1.21.2008

Some random notes before I head to bed (sans-Knuckles because Schmooblies is back!).

1. So sometime last year I had this dream that I was lying in bed in the middle of the night. It was completely dark and I was awake, but I couldn't move my body at all. Then, this mysterious shadow came looming over me. I couldn't make out any features, and I wasn't really scared, just a little...confused? I looked over to my left and Schmoobs was lying there snoozing away (Urm, sorry mom and dad). I kept trying to wake him up, but I couldn't move. Then, the shadow just leaned over and whispered softly in my ear, "Don't worry. It's just me...Knuckles." And then I woke up.

It was one of those dreams that may or may have been totally freaky in the middle of the night, but is kind of hilarious the next day. I told Scott about it a couple of days afterwards. So ever since then, whenever I refer to being freaked out about something, like the proverbial boogie man, we'll just refer to him as "Knuckles."

2. My cuticles are incredibly red and dry lately. Damn this blasted Pacific Northwest winter. One day it's snowing, the next it's raining, then it's sunny, then it's windy. This means an increased frequency in Target runs in order to purchase increasingly heavy moisturizing creams for various parts of my face and body. Not that I'm complaining. If only I could buy some lotion without walking away with 2 sweaters (On sale! I promise! I need them! It's cold here!) and some headbands to go along with it. Yerg. Anyway, I am roughly one step away from covering my entire body with Crisco. Gross. Greatest Print Assistant Ever has suggested covering my cuticles with vaseline before bed and then wearing gloves overnight. I have heard of this method before, but have never tried it. Mainly because the thought of vaseline anywhere on my body except my lips freaks me the hell out. But it may have to come to that if my poor cuticles don't heal up soon.

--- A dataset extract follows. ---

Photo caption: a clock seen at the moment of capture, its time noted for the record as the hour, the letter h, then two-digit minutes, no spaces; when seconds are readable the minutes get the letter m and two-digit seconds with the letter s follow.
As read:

3. Today, I yelled at two teeny bopper girls at work. It gave me great pleasure. They were obnoxious, most likely seventeen years old and I wanted to bitch slap them into submission.


Scene: Teeny boppers walk into my department, which has a wide array of very expensive pianos, keyboards and timpani on display. They proceed to run to the keyboards and pound on all the keys while laughing between each other. Very loudly. Then they go to a piano and proceed to pound on the keys while singing Alicia Keys' "No One." Ver loudly. Very off-key. Then they go to the timpani and start pounding on them. Very loudly. Very carelessly.

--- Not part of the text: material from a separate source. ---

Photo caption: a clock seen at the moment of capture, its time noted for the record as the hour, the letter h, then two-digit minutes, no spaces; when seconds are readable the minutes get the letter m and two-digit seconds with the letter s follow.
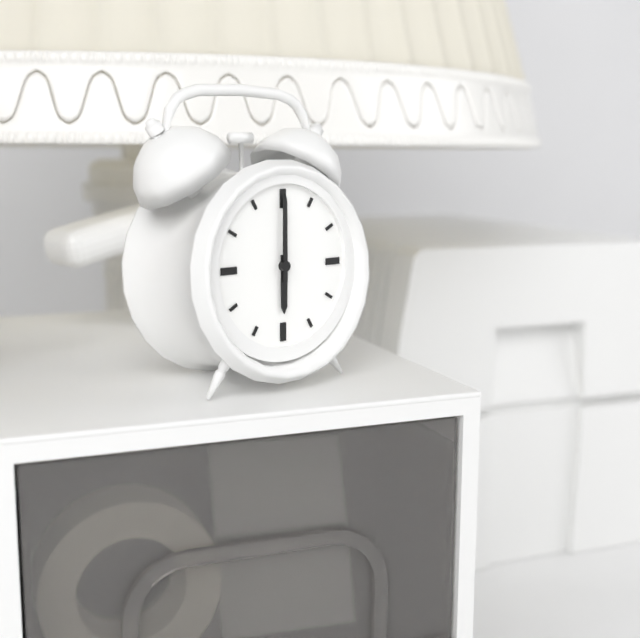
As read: 6h00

Cue: Ysabel counting to five and then reaching her limit.

Me: Hey guys. If you wouldn't mind not pounding on the timpani. They're really expensive instruments.

Underage Bitch #1: Ugh. Whah?

Me: Those instruments are expensive. If you want to try out some music on the piano, you're welcome to --

Underage Bitch #2: Ummm-a, I think the pianouus are more expahnsive than these drums-a....

Me: Yeah. The thing is, you don't know how to play timpani properly.

Underage Bitch #2: Whah?

Me: I said, the thing is unless you are a percussionist, you don't know the right way to handle those instrumentsss.

Underage Bitch #1: Ugh...

Underage Bitch #2: Egh...

Underage Bitch #1: Whatevaaahr.

Me (smiling): Yep. "Whatever." Byeeeee!

Aaaaaaand: Scene!


For Christ's sake, where do these kids come from? I mean, besides the obvious (i.e. the metaphorical womb of Satan's mistress). Note to my parents: Thank you for raising your children in such a way as to fear your wrath should I even think about talking back to adults in such a disrespectful, uneducated and all around embarassing manner. Oh man. This makes me feel old. *reaches for wrinkle cream*

I related this story to Schmoobs as we drove to get dinner tonight and we proceeded to make fun of the obnoxious teeny boppers for an extended period of time. Much of it involved the two of us going, "Egh. Wha-EVAHR" to each other in an increasingly obnoxious manner. And then I said, "You know, someday we might have a sixteen-year old daughter and she's going to do that to you." And then we decided that his way of dealing with it would be ruthlessly follow her around for hours and yelling, "Wha-EVAAAHR! WhahEVAAAAAAHR!" to her over and over as punishment. And then I said that I would then have to follow behind him to console her and undo whatever damage he was doing to her tender teenage psyche. ...But then we laughed and said that, in reality, I would just be in the background laughing hysterically. *sigh* Note to my unborn future post-pubescent (hahaha...pubes) children: Ummm...sorry in advance?

4. That's all, I guess. There's more to say, but it's past my bedtime and the rest can be saved for another day. Off to take shower #3 and slather my body with Winter Red Currant (mm!) scented lard. I thought I had some vaseline in a little container, but I think I recently tossed it in a sudden must-clean-out-and-re-organize-entire-area-underneath-bathroom-sink fit. Yargh. Target run tomorrow, anyone?